How You Can Bypass The 20% Withholding Tax On 401K Distributions Using Your IRA
You’re probably already aware of the countless ways the IRS tries to get your money. Here in the land of the free and the IRS, we all are. Let’s talk about how you can give them less and pocket more using your IRA.
- Distributions from a 401k to you, the owner, are subject to a 20% withholding tax
- Meanwhile, distributions from an IRA are not subject to a withholding tax.
As a result, any money distributed from your 401k to you will be reduced by 20% and that 20% will be sent to the IRS in expectation of the taxes that will be due from you come time for distribution.
However, any money distributed from an IRA is not subject to the 20% withholding as you can opt out of withholding. This legit loop hole is just one of the advantages of using an IRA in retirement instead of a 401k. What this means is the money distributed from an IRA can be received by you in full.
Remember, the tax owed on a distribution from an IRA or 401k is identical. The difference between the two is when you are required to pay the IRS. Regardless of which you use, you will receive a 1099-R from your custodian/administrator. But in the 401k distribution you are required to set aside and effectively pre pay the taxes owed.
A Hypothetical Scenario
Okay so, what is the use of information if you never learn how to apply it. (College anyone?) Let’s walk though a common situation to illustrate the above information you just learned.
John is 65 years old and has successfully grown his 401k to a nice amount. He’s decided to retire (finally) and enjoy his life the way it was meant to be, on a beach somewhere. He wants to take $500,000 from his 401k. He contacts his 401k administrator and is told that on a $500,000 distribution they will send him $400,000 and that $100,000 will have to be sent to the IRS for him to cover the 20% withholding requirement.

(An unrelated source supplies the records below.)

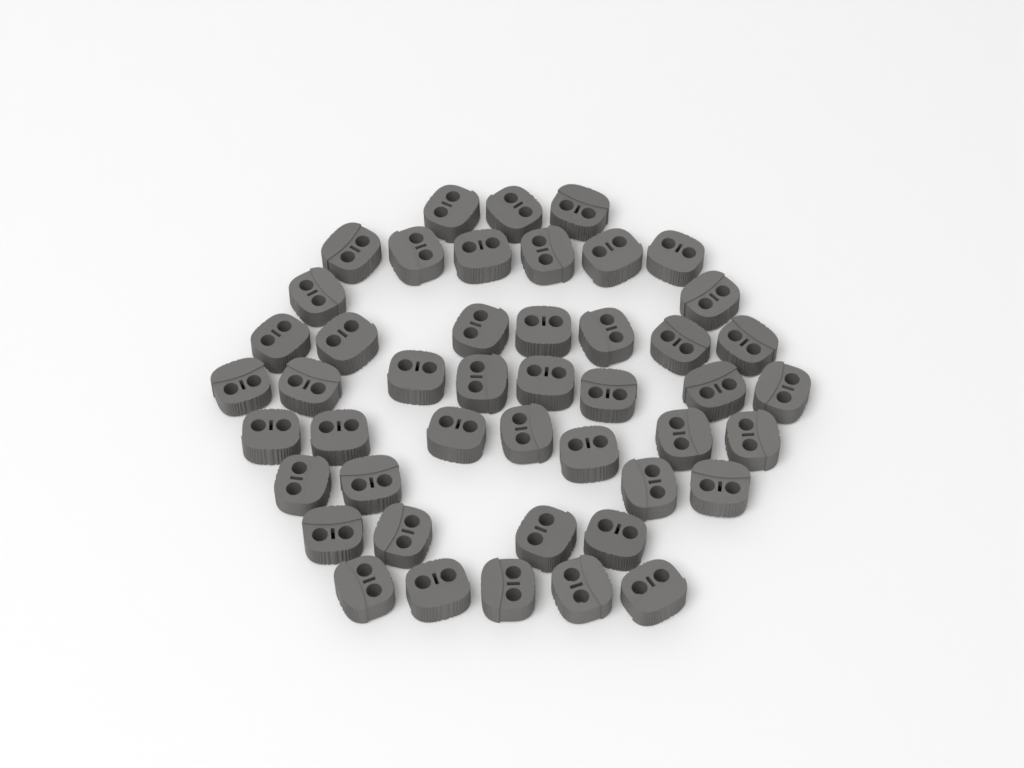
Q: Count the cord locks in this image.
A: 46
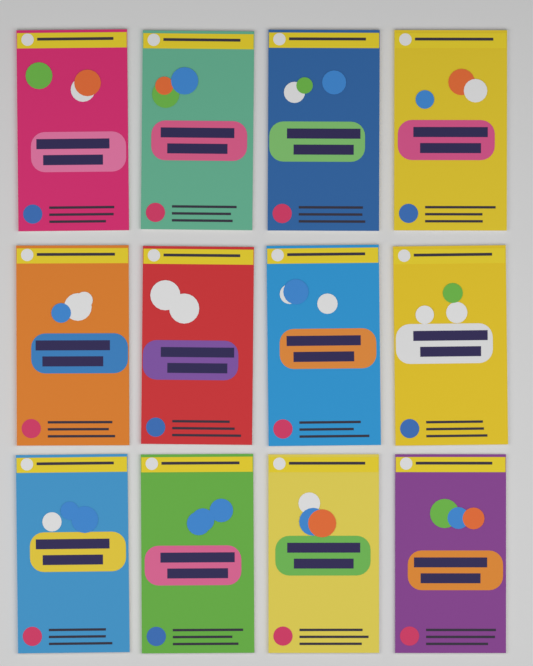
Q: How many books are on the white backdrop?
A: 12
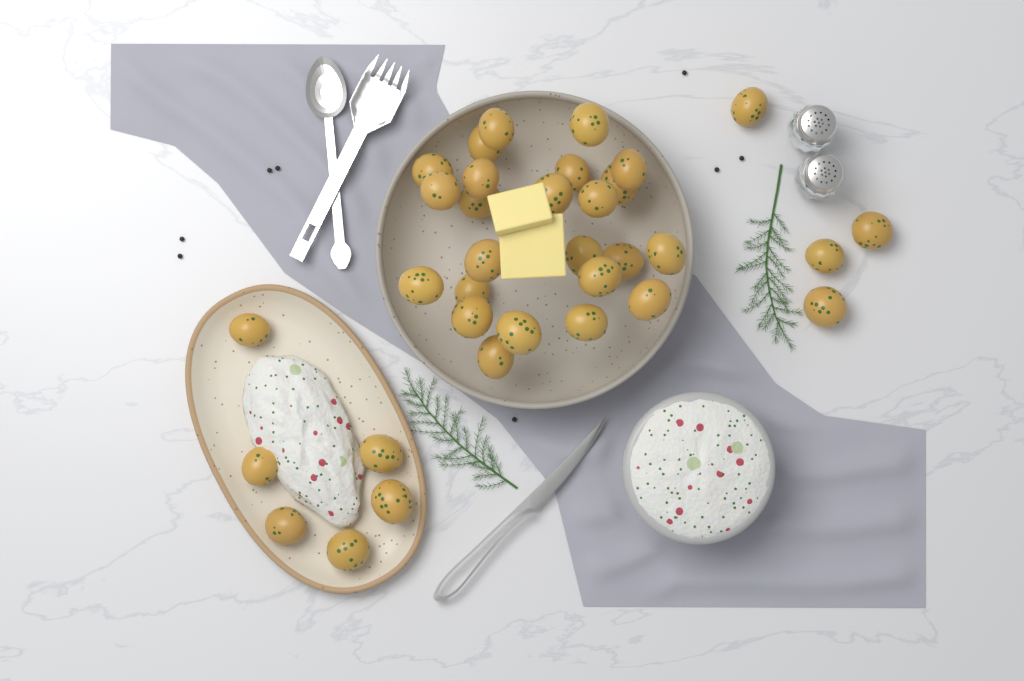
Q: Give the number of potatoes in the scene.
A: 34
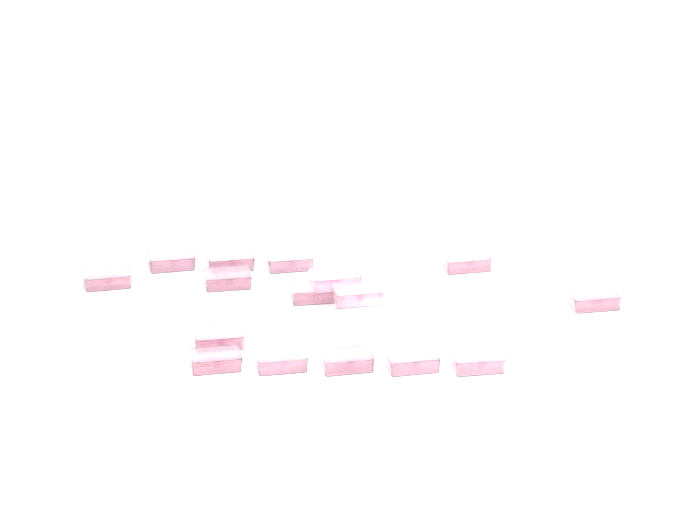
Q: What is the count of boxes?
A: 16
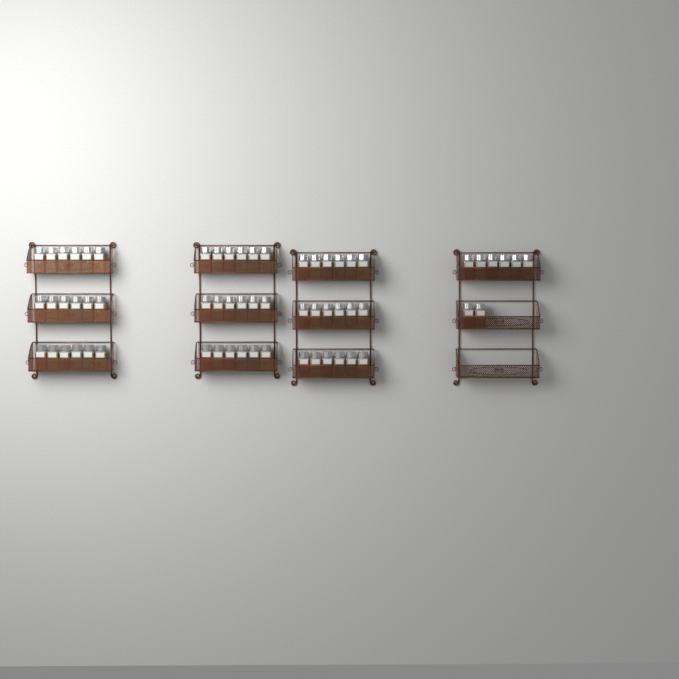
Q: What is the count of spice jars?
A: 62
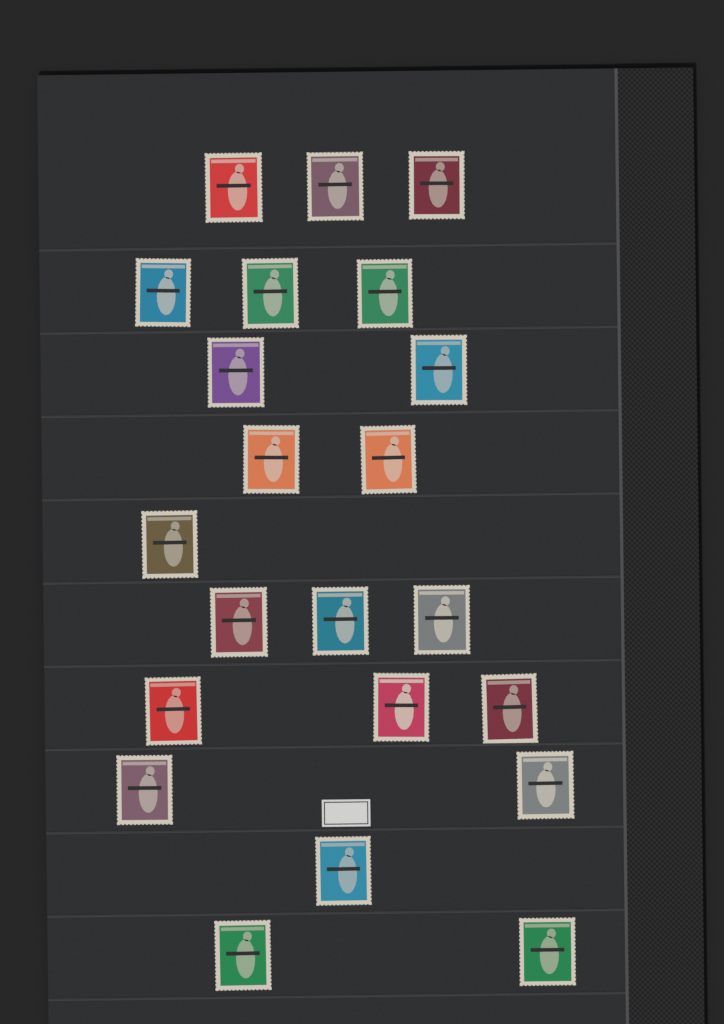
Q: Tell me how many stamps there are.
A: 22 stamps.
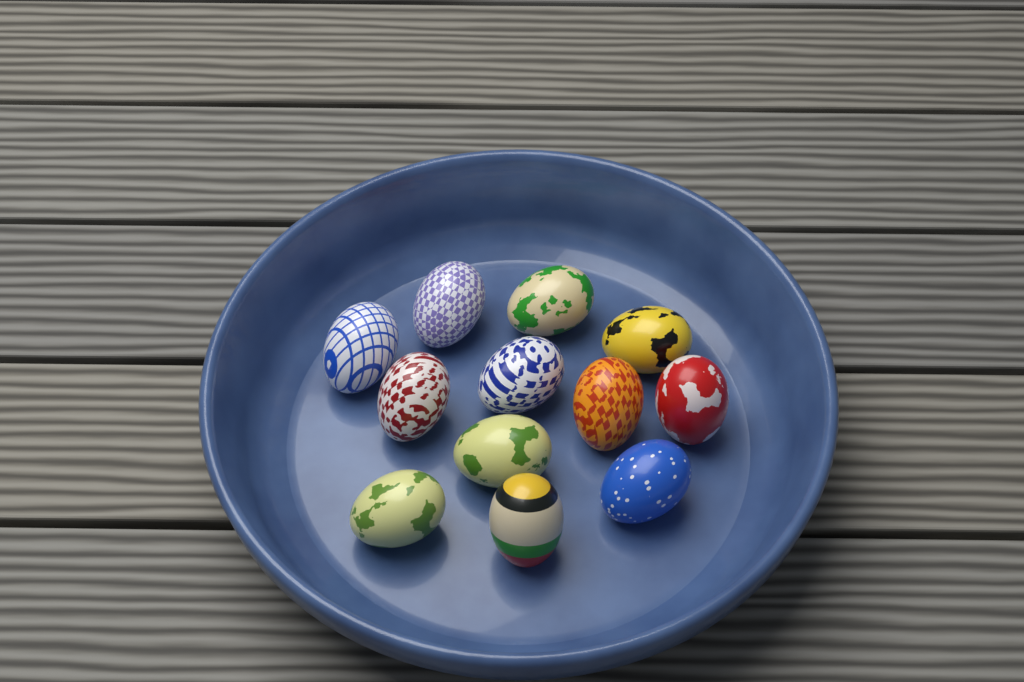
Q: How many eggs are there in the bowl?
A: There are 12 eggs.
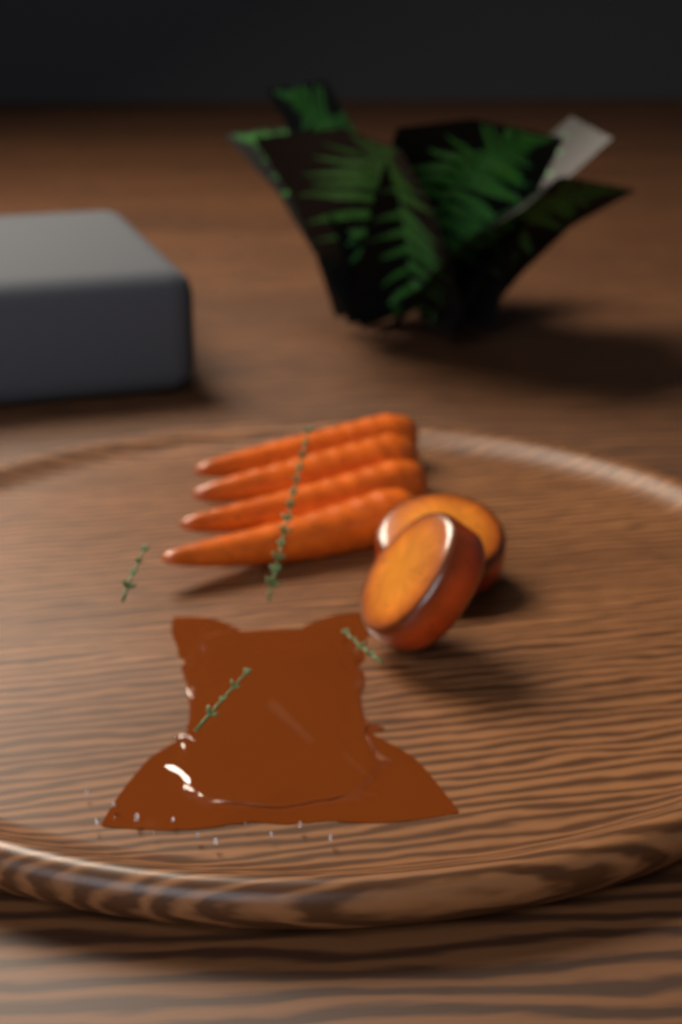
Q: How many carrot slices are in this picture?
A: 2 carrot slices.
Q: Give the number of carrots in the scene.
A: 4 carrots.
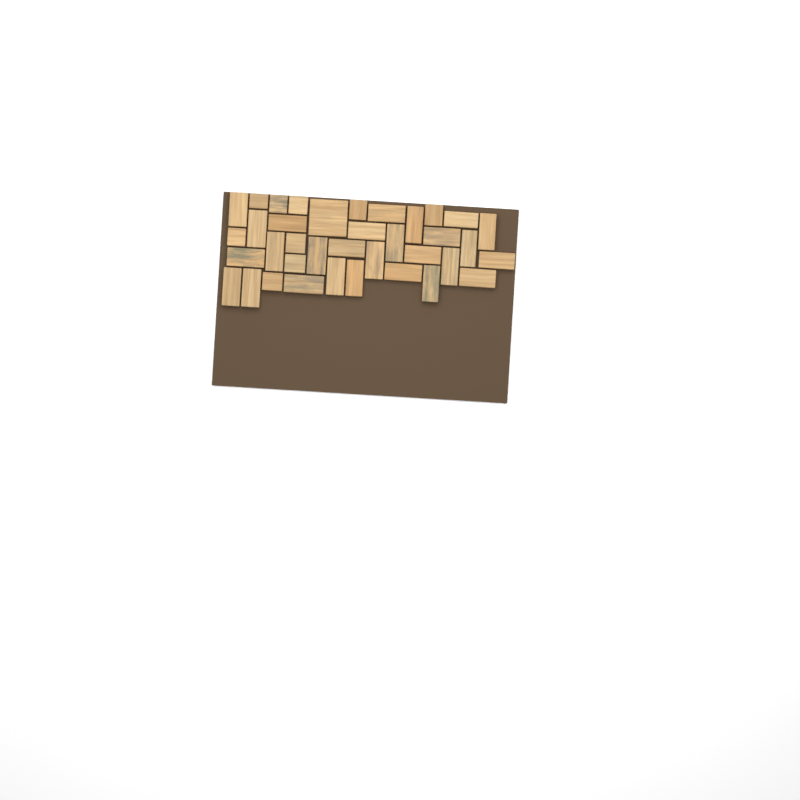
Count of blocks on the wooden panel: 37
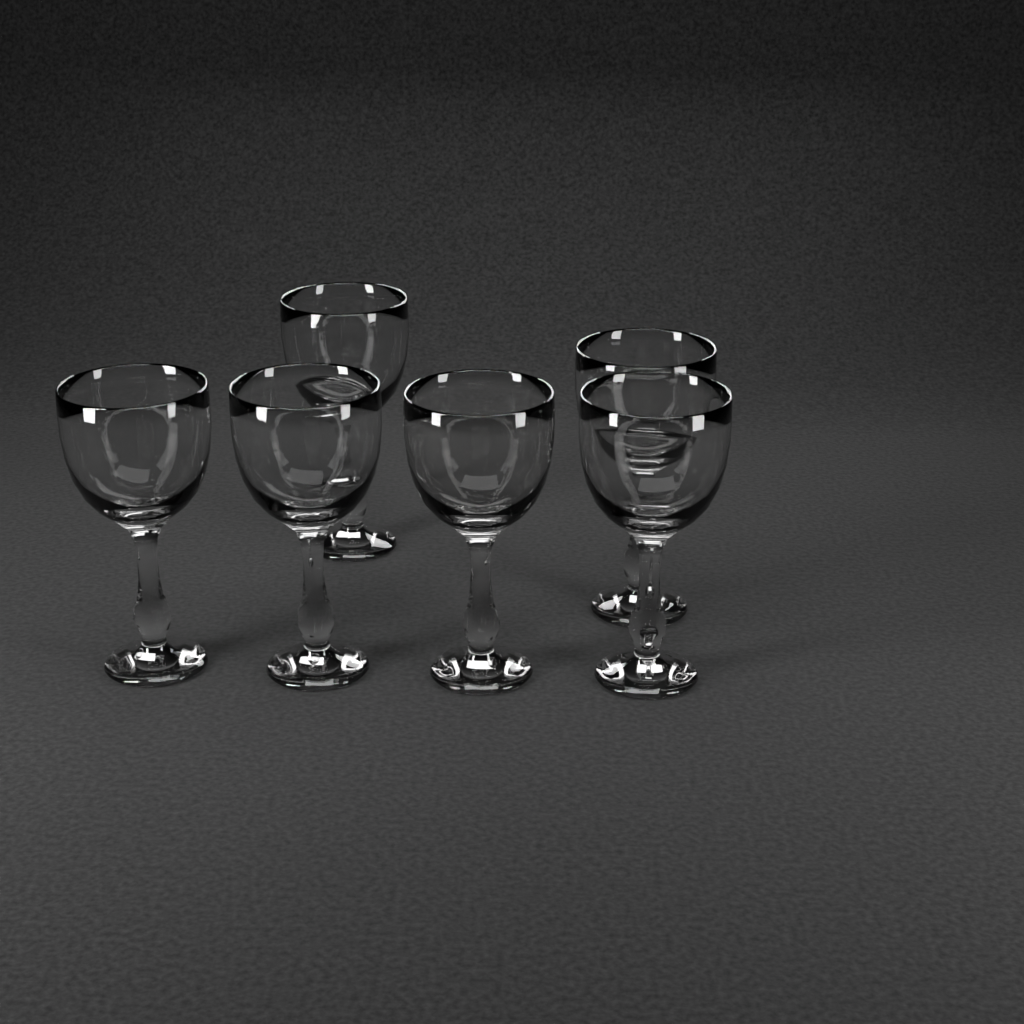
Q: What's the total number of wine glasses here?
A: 6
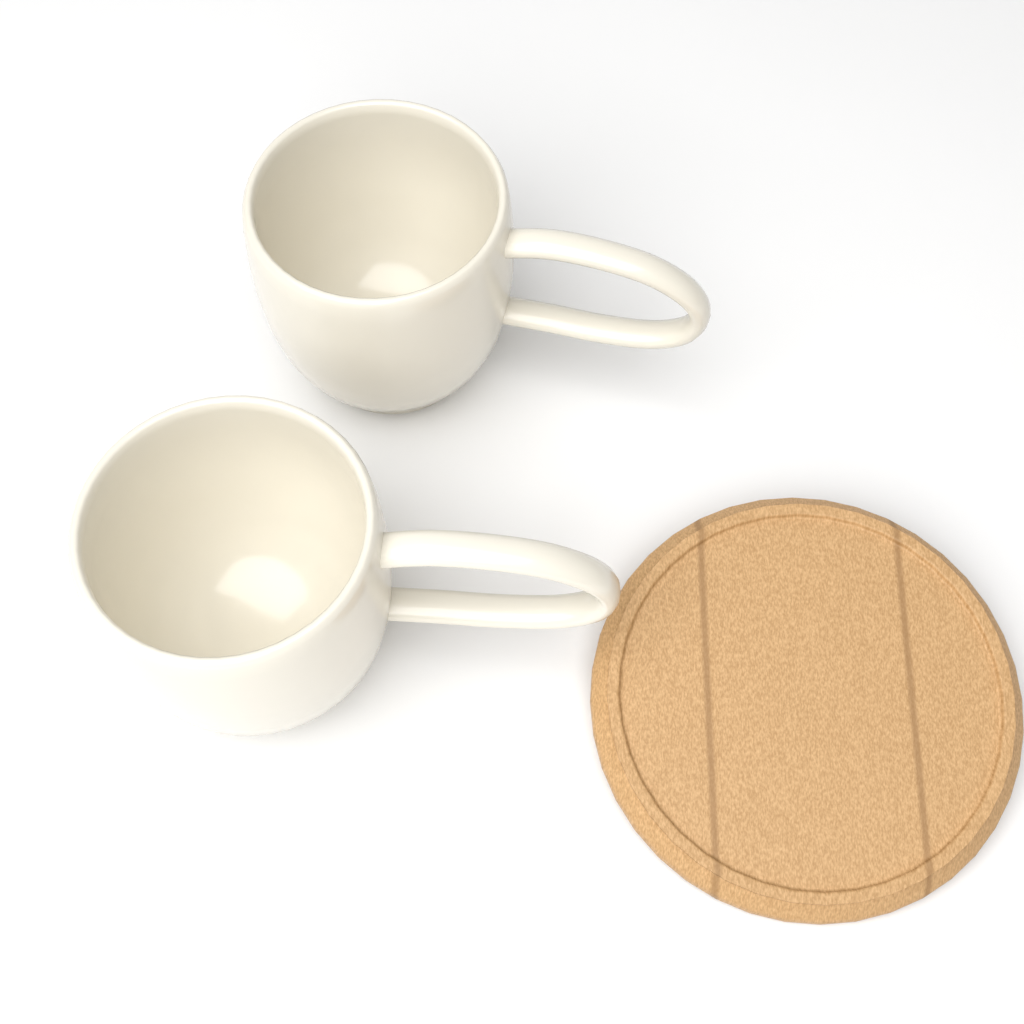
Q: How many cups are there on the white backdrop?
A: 2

But wait. John just read this article, he knows that the 20% withholding requirement does not apply to IRAs. John decides to roll over/transfer the $500,000 from his 401k directly to an IRA.
Once the funds arrive at his IRA, John takes the $500,000 distribution from the IRA. There is no 20% withholding tax so he actually receives $500,000 in total. John will still owe taxes on the $500,000 distribution from the IRA and he will receive a 1099-R to include on his tax return.
All in all, John has given himself the ability to access all of the money distributed for his retirement account without the need for sending money to the IRS at the time of distribution.
There you have it folks. Don’t take distributions from a 401k and then voluntarily donate money to the IRS when you can roll over/transfer those 401k funds to an IRA and receive all of your money without a 20% withholding.